In In the Time of the Butterflies, he enjoys the lessons that are specific to the story; “the world can be better, and [the characters] don’t rely on some power above to make it better, you have to, and make it work.” 

While they’re two different genres, Fahrenheit 451 and In the Time of the Butterflies both have similar life lessons weaved into their storylines. “We have a skewed sense of what improvement means and I think both those books try to encourage us to lean into the heavy load. Life is heavy,” O’Brien added.

Advice O’Brien took from Fahrenheit’s characters that he wishes to pass on to students and teachers alike comes from the protagonist, Montag’s, point of view. “You need each other, despite your disagreements, you need each other. Even people who you think are on the other side, we need each other in order to make this work. To be your individual self, you need community.” 


Ms. Beckner 

Another exemplar written work that provides social commentary on the ideals of the American Dream is A Raisin in the Sun, a play written by Lorraine Hansberry. Cate Beckner, an English teacher for the freshman class, embraces the timelessness of her favorite work to teach. 

“It has a lot to do with our society, issues in our society, and even though it takes place in the 1950s, a lot of these issues that come up in Raisin are still really relevant and at the forefront of our society. Current society,” emphasized Beckner. 

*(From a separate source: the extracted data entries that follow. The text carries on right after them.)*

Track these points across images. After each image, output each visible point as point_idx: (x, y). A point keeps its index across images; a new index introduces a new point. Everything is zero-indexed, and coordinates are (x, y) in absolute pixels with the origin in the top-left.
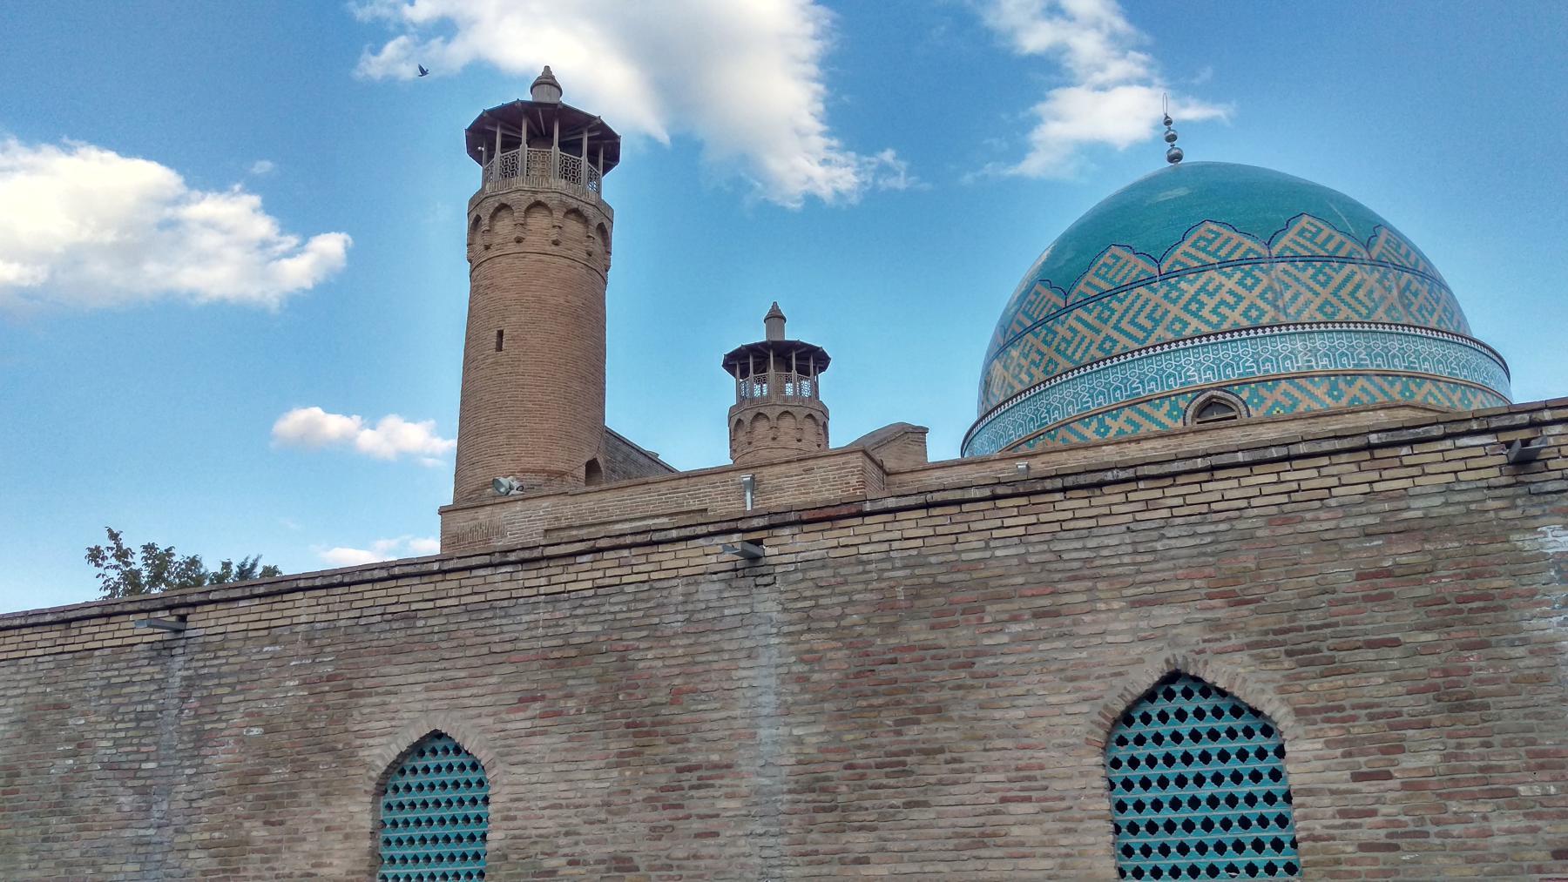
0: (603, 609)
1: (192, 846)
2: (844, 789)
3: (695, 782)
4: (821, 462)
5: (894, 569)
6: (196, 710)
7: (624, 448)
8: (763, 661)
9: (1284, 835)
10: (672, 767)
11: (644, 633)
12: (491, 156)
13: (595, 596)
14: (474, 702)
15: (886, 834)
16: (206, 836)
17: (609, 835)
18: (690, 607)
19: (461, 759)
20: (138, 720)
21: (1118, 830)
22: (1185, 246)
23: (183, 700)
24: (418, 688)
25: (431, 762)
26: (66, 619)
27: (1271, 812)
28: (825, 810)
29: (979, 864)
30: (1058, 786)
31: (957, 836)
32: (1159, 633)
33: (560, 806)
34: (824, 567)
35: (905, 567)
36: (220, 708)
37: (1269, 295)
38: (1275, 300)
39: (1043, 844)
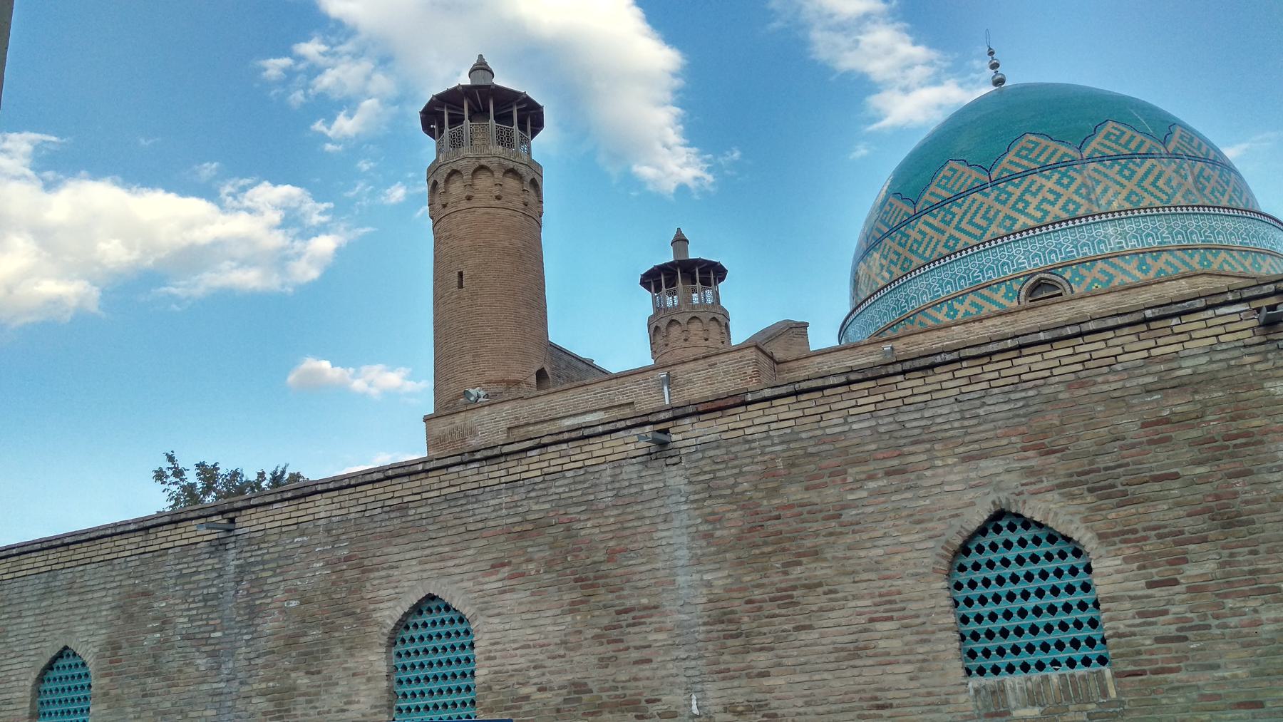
0: (551, 491)
1: (253, 694)
2: (746, 619)
3: (631, 621)
4: (722, 358)
5: (773, 445)
6: (248, 590)
7: (566, 357)
8: (676, 523)
9: (1094, 633)
10: (612, 610)
11: (583, 508)
12: (441, 132)
13: (544, 481)
14: (457, 570)
15: (780, 652)
16: (263, 685)
17: (568, 667)
18: (617, 485)
19: (451, 615)
20: (205, 600)
21: (963, 638)
22: (1011, 156)
23: (238, 583)
24: (414, 562)
25: (428, 618)
26: (145, 527)
27: (1084, 616)
28: (732, 637)
29: (856, 671)
30: (913, 606)
31: (837, 650)
32: (985, 481)
33: (529, 647)
34: (718, 447)
35: (782, 443)
36: (266, 588)
37: (1083, 191)
38: (1089, 194)
39: (904, 653)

With A Raisin in the Sun, Beckner annually assigns a project called the “American Dream versus American Reality,” where students have a choice between poems, drawings, sculptures, and songs to “take a look at what our country is like, what the American Dream is like for a lot of people, and also what’s the reality of it. Why can’t people achieve that dream? What stands in their way? What obstacles do they have?” she explained. 

Specifically, “I had one student two years ago who did an interview with his parents, who were immigrants,” Beckner reflected. “And that’s the cool thing: the idea of the American Dream is different for everybody and where you come from.” She encourages students to find a personal connection with this project, and ultimately the play itself. 

The play is well-liked by students, especially since its format gives a lot of room for interactivity. Moreover, Beckner takes this play about social commentary and turns it into “a theme of identity.” Students question who they are, what they’re expected to be, and how they may or may not fit into societal expectations. 

Readers learn a variety of valuable, timeless lessons that they can carry with them beyond the classroom. Beckner has a tip for students through the eyes of Beneatha, a character who embodies independence and strength. 

“She is willing to do what she needs to do, but she’s also realistic with herself,” Beckner observed. “I think that we have to be willing to work hard, but we also have to set reasonable goals for ourselves too and be kind to ourselves.”

Novels and lessons taught throughout high school are more than just the grades and test scores associated with them, they’re also life lessons that teachers hope students will continue to follow and learn throughout their lives. While each book varies, each of their lessons are equally important for different scenarios, and they can and will continue to guide students’ success.